*Your goal*: Look below for the line that has "X-47600000Y46000000I-1600000J0D01*"; output exactly from it through the line that has "G04 #@! TF.GenerationSoftware,KiCad,Pcbnew,(5.0.1)-3*", and leave the pictures out.

*Source material*:
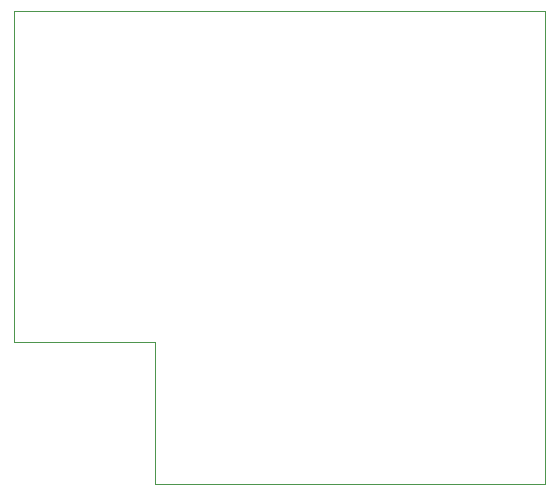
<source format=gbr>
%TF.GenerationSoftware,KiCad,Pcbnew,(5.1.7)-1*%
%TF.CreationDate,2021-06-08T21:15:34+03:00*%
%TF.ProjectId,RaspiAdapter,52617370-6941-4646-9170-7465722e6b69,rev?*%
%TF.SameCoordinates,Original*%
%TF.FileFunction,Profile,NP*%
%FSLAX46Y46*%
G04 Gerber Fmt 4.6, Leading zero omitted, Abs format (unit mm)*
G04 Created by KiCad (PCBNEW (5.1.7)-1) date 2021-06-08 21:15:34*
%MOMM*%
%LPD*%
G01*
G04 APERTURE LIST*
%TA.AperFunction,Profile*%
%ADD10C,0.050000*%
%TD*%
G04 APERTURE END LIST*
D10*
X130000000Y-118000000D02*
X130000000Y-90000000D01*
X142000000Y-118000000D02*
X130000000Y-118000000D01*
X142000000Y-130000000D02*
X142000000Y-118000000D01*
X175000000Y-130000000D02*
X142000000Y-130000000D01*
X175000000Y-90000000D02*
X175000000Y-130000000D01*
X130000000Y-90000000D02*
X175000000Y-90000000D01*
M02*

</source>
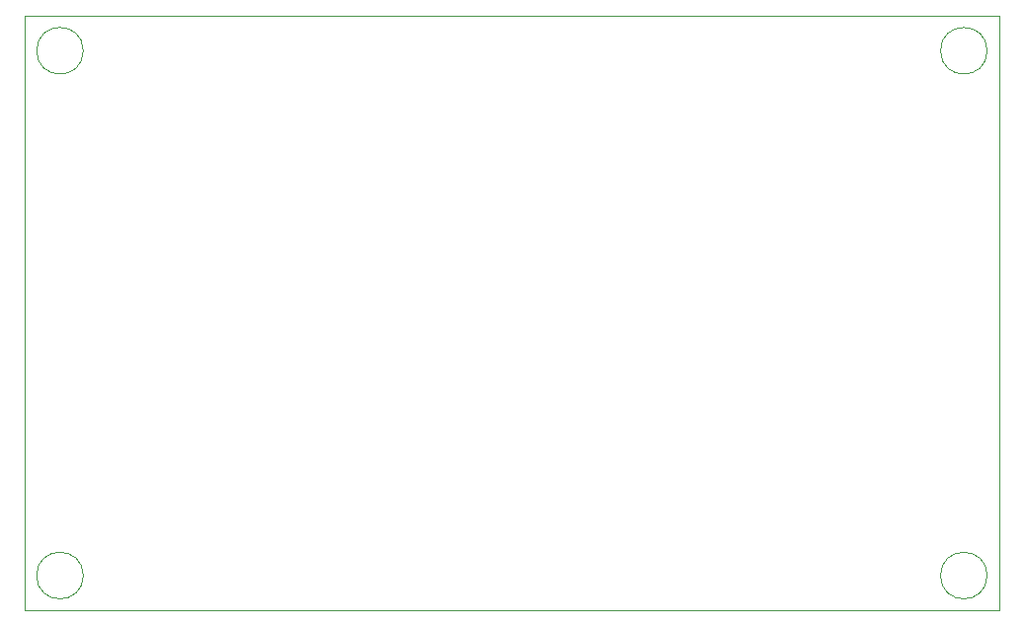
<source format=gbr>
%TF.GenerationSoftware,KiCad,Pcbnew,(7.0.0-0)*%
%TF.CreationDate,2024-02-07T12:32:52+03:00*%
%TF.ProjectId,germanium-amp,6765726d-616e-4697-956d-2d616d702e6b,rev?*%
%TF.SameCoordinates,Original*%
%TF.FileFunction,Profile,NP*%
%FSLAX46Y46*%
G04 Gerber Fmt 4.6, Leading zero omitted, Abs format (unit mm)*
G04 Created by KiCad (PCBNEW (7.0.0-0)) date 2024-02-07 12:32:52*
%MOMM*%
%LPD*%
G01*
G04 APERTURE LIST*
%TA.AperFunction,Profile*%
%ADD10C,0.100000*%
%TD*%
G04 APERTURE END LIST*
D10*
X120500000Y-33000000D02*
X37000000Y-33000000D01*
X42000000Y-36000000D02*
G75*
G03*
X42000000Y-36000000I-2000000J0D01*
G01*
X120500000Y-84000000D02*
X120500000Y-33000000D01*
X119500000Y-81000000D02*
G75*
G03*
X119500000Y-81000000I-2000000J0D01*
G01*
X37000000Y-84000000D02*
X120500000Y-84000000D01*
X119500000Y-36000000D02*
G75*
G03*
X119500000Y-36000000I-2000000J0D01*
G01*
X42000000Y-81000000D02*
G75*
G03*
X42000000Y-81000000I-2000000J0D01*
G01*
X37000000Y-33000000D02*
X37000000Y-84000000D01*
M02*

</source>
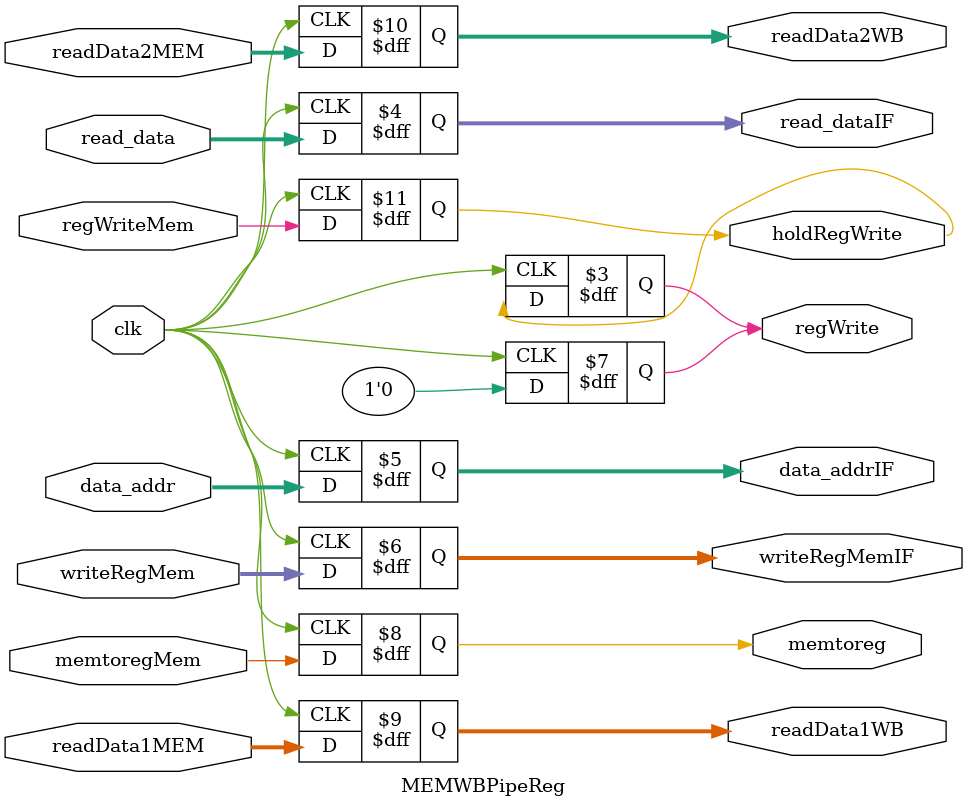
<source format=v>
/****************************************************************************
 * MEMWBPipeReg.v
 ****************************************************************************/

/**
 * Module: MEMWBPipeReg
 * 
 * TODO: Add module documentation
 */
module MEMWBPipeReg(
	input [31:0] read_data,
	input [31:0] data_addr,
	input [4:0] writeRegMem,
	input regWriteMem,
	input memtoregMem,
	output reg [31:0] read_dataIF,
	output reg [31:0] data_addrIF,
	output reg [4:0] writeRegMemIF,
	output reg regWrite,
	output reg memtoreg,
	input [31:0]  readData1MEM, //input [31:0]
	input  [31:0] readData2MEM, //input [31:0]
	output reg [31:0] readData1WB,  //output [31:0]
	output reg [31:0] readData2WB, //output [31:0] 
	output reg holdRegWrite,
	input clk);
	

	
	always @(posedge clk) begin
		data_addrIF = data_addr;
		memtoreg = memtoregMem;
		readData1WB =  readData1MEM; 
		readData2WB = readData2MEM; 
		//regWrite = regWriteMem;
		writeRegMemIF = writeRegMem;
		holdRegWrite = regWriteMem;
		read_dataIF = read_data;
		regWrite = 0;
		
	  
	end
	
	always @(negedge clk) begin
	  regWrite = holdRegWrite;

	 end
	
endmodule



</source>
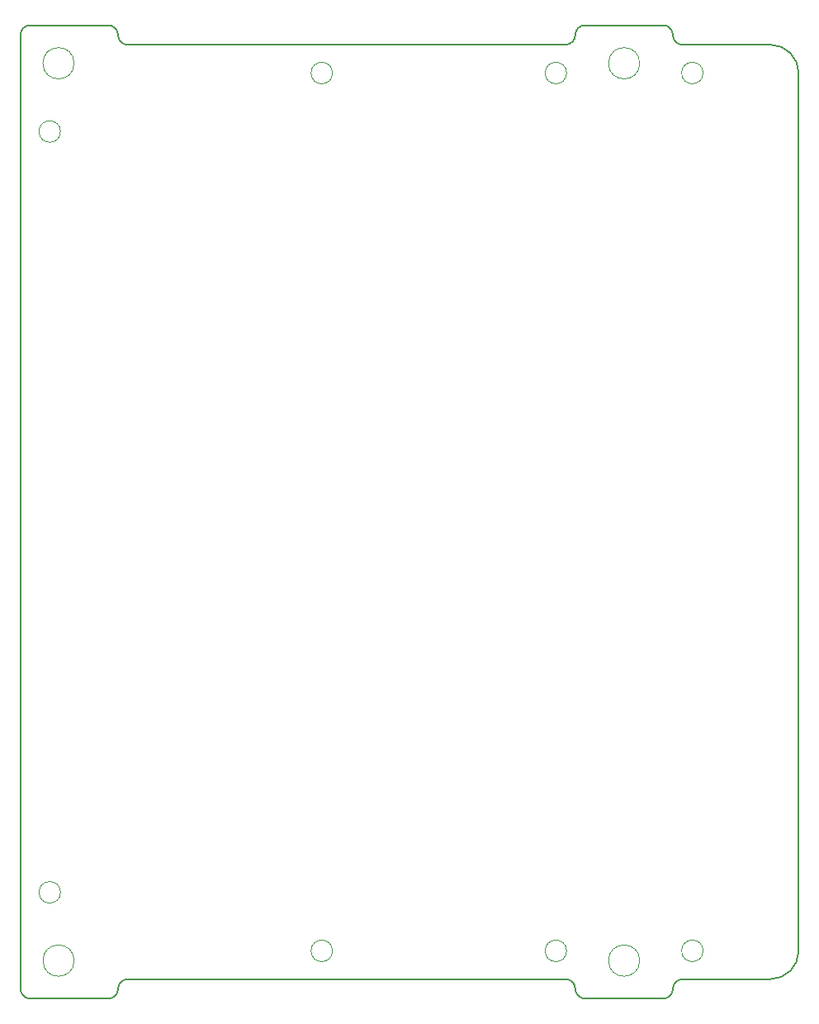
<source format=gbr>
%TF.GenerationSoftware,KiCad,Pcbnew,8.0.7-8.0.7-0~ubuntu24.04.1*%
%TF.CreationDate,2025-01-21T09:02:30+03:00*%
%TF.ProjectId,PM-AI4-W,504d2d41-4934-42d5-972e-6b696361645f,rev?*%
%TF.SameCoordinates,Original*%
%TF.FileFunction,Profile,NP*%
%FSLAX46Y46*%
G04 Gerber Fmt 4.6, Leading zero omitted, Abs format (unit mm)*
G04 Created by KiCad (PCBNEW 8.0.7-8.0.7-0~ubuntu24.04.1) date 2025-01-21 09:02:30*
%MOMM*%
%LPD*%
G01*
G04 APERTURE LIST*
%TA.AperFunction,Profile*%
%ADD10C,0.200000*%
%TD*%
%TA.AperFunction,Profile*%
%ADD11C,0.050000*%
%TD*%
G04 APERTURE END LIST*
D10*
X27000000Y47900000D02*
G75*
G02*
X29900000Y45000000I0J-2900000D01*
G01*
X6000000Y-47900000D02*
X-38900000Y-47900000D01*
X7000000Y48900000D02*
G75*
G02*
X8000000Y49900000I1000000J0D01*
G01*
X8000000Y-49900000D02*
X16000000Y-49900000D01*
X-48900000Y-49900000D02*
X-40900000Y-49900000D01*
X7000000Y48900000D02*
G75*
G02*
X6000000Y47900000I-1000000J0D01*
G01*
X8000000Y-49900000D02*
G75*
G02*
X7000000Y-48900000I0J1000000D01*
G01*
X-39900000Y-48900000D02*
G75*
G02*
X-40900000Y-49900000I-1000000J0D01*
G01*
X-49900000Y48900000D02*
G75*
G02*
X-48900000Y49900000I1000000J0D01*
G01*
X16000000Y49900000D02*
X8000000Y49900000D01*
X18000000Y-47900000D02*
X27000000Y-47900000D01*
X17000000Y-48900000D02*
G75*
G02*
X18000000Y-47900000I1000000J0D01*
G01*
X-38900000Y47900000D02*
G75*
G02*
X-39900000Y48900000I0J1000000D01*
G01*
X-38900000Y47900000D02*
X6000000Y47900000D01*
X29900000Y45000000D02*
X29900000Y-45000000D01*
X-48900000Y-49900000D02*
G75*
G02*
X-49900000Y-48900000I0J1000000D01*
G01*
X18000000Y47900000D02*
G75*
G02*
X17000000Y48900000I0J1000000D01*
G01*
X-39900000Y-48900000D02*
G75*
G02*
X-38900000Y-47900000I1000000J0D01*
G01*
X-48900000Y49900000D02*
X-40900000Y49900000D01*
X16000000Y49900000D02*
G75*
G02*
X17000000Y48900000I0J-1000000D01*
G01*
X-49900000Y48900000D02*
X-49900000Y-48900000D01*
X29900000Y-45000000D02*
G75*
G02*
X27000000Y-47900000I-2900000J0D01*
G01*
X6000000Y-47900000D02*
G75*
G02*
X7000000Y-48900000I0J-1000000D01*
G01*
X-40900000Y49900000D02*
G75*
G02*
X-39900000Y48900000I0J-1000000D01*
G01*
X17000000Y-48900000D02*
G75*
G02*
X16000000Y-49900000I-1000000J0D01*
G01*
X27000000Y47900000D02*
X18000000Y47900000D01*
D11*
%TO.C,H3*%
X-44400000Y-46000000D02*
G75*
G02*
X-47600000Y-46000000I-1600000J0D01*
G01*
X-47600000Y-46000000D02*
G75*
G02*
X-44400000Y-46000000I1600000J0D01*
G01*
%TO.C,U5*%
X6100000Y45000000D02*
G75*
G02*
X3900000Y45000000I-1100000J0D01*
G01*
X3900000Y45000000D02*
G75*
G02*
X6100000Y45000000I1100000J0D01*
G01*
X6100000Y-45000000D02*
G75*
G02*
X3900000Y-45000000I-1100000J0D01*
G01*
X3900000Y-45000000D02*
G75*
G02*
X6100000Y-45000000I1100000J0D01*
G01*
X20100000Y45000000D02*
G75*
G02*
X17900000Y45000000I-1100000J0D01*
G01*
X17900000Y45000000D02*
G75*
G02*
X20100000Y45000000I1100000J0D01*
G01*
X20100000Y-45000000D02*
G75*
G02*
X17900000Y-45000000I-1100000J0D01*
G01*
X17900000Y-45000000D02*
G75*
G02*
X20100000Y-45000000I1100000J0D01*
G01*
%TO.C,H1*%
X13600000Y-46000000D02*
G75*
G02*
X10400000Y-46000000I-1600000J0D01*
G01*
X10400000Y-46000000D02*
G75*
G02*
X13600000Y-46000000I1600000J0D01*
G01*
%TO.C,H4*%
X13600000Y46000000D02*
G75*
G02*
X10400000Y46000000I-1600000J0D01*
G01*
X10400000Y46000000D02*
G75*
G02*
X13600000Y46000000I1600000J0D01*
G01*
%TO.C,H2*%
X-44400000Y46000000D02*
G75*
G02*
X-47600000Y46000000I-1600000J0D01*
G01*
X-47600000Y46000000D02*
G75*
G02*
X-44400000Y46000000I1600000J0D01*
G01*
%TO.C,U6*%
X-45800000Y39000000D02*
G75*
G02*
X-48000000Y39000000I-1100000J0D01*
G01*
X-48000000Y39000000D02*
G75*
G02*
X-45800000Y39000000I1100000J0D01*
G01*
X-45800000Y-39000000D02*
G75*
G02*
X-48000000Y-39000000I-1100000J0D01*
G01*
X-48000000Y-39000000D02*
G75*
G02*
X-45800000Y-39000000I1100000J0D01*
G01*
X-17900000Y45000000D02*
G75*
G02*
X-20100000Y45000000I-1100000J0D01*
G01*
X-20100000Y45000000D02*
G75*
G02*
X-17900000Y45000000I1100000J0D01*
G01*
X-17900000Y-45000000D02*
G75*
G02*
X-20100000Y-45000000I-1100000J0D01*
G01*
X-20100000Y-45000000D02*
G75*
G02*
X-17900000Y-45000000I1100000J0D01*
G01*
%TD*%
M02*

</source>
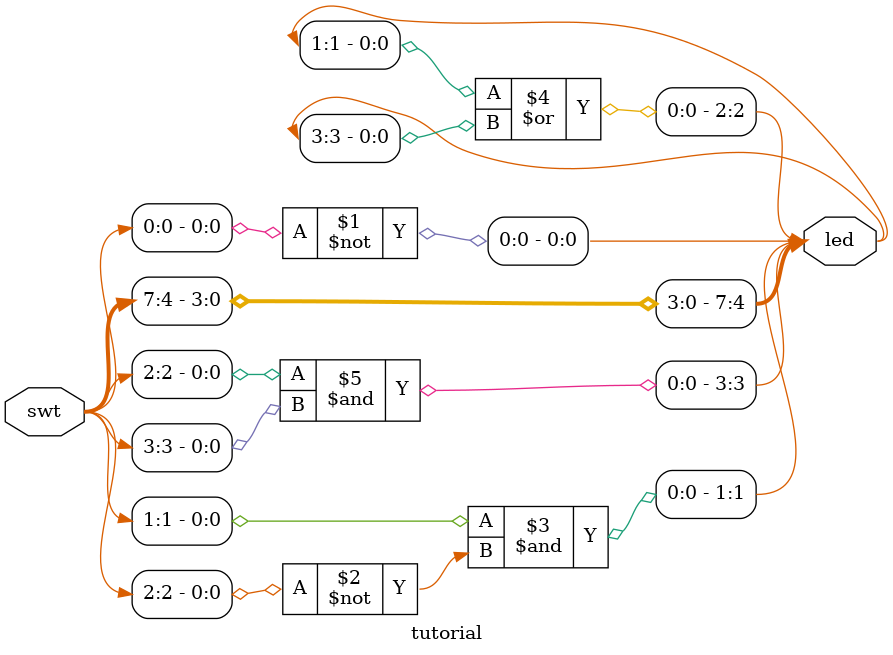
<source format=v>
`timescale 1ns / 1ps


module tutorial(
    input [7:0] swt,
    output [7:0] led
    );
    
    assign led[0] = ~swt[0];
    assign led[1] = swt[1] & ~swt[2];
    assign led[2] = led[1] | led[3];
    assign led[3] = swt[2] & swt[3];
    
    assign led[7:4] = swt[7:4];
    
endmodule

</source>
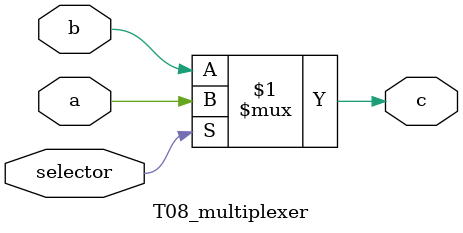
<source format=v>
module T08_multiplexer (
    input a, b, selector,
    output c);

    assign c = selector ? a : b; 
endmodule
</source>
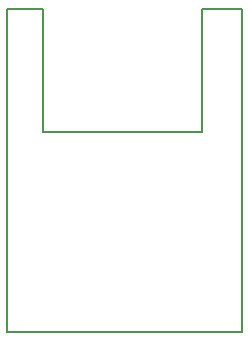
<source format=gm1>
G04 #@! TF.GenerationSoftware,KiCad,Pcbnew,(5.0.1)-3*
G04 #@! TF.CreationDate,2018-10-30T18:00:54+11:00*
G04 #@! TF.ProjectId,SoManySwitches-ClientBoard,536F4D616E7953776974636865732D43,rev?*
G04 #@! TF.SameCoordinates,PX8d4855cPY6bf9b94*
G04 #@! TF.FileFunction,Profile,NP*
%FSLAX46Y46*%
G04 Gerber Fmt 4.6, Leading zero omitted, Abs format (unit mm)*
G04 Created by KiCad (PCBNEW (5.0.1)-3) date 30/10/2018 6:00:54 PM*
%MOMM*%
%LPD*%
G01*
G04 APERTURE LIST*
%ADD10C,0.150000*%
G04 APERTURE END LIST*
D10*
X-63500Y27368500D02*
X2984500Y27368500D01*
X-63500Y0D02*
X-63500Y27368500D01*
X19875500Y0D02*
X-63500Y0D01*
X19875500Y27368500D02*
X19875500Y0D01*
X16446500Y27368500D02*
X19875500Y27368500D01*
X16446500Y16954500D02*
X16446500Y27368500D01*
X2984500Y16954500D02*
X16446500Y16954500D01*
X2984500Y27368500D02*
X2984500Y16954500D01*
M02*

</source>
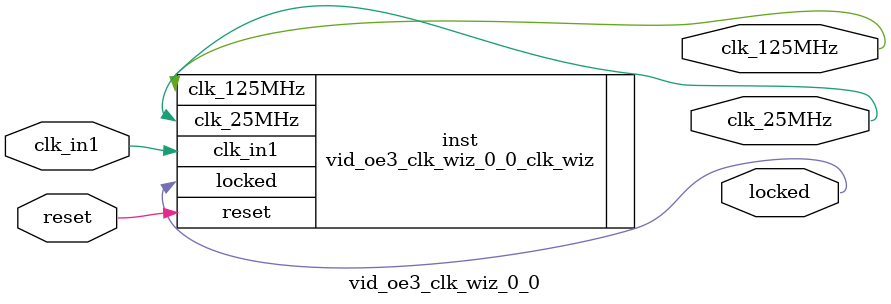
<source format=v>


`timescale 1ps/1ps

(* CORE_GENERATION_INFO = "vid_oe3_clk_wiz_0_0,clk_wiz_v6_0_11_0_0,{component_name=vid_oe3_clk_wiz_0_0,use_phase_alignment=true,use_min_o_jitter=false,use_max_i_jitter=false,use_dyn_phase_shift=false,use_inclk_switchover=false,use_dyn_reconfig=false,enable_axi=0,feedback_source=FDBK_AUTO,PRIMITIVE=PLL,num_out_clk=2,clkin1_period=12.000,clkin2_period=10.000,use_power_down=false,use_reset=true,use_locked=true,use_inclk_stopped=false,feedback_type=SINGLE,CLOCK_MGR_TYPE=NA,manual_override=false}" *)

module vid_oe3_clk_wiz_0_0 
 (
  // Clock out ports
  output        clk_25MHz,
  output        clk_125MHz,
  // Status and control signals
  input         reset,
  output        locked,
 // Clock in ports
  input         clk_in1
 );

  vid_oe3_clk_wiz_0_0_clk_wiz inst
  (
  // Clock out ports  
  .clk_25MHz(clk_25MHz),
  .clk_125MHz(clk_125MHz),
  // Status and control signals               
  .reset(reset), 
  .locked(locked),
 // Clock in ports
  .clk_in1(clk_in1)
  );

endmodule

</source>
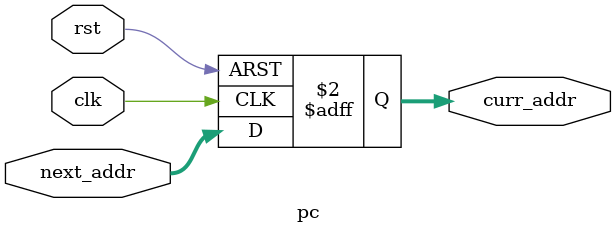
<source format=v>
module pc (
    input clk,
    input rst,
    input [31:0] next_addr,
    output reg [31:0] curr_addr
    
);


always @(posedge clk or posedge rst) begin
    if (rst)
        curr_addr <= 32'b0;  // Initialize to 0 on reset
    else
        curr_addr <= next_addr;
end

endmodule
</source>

*Result below*:
X-47600000Y46000000I-1600000J0D01*
G01*
X-47600000Y46000000D02*
G75*
G02*
X-44400000Y46000000I1600000J0D01*
G01*
%TO.C,U6*%
X-45800000Y39000000D02*
G75*
G02*
X-48000000Y39000000I-1100000J0D01*
G01*
X-48000000Y39000000D02*
G75*
G02*
X-45800000Y39000000I1100000J0D01*
G01*
X-45800000Y-39000000D02*
G75*
G02*
X-48000000Y-39000000I-1100000J0D01*
G01*
X-48000000Y-39000000D02*
G75*
G02*
X-45800000Y-39000000I1100000J0D01*
G01*
X-17900000Y45000000D02*
G75*
G02*
X-20100000Y45000000I-1100000J0D01*
G01*
X-20100000Y45000000D02*
G75*
G02*
X-17900000Y45000000I1100000J0D01*
G01*
X-17900000Y-45000000D02*
G75*
G02*
X-20100000Y-45000000I-1100000J0D01*
G01*
X-20100000Y-45000000D02*
G75*
G02*
X-17900000Y-45000000I1100000J0D01*
G01*
%TD*%
M02*

</source>
<source format=v>
`timescale 1ns / 1ps


module tutorial(
    input [7:0] swt,
    output [7:0] led
    );
    
    assign led[0] = ~swt[0];
    assign led[1] = swt[1] & ~swt[2];
    assign led[2] = led[1] | led[3];
    assign led[3] = swt[2] & swt[3];
    
    assign led[7:4] = swt[7:4];
    
endmodule

</source>
<source format=v>
module T08_multiplexer (
    input a, b, selector,
    output c);

    assign c = selector ? a : b; 
endmodule
</source>
<source format=gm1>
G04 #@! TF.GenerationSoftware,KiCad,Pcbnew,(5.0.1)-3*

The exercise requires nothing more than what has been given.